If you are doing a join, it generates sql using the table names as prefixes to avoid ambiguities. In fact, if you are doing a join in Rails and want to add a condition (using custom SQL) for name, but both the main table and join table have a name column, you need to specify the table name in your sql. (e.g. Human.join(:pets).where("humans.name = 'John'"))
"I mean whether eagerly fetching a has-many relation fires 2 queries or a single join query?"
Different Rails versions are different. I think that early versions did a single join query at all times. Later versions would sometimes do multiple queries and sometimes a single join query, based on the realization that a single join query isn't always as performant as multiple queries. I'm not sure of the exact logic that it uses to decide. Recently, in Rails 3, I am seeing multiple queries happening in my current codebase -- but maybe it sometimes does a join as well, I'm not sure.

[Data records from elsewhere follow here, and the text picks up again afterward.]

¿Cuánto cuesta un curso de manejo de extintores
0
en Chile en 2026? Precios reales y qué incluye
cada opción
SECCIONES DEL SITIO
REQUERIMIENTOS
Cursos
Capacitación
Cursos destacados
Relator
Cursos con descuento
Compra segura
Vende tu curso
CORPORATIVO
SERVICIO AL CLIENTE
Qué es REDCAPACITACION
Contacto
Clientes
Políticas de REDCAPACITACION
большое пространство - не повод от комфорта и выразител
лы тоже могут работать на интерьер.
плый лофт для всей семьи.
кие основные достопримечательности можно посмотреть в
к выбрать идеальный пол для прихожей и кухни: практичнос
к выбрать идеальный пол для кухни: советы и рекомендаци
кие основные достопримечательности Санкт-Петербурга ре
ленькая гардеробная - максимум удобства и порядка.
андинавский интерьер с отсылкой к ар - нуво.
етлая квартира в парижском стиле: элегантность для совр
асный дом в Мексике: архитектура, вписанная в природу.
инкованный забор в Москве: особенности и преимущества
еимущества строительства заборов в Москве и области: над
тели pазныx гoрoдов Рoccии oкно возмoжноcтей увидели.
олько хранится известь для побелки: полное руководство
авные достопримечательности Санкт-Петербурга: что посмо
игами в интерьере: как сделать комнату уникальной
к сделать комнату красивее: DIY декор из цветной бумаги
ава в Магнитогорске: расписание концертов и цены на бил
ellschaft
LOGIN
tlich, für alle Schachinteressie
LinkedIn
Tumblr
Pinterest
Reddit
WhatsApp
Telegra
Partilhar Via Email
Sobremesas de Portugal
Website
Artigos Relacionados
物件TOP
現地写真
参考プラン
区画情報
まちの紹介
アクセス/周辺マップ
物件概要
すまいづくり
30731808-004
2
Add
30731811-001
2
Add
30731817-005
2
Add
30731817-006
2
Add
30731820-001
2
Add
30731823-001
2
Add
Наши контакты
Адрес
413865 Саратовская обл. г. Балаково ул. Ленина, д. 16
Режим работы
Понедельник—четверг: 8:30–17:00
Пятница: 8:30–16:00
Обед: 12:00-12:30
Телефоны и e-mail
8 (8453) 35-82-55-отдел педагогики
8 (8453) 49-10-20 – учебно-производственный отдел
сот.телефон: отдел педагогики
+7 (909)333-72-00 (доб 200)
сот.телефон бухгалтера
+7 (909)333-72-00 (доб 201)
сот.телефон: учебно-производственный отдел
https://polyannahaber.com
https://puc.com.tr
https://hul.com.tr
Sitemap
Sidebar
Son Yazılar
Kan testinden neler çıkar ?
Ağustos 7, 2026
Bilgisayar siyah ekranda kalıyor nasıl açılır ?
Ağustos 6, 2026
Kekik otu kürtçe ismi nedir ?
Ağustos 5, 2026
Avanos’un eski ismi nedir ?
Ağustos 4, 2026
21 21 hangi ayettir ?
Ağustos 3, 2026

It knows the columns through a type of reflection. Ruby is very flexible and allows you to build functionality that will be used/defined during runtime and doesn't need to be stated ahead of time. It learns the associated "person_id" column by interpreting the "belongs_to :person" and knowing that "person_id" is the field that would be associated and the table would be called "people".
If you do People.includes(:things) then it will generate 2 queries, 1 that gets the people and a second that gets the things that have a relation to the people that exist.
http://guides.rubyonrails.org/active_record_querying.html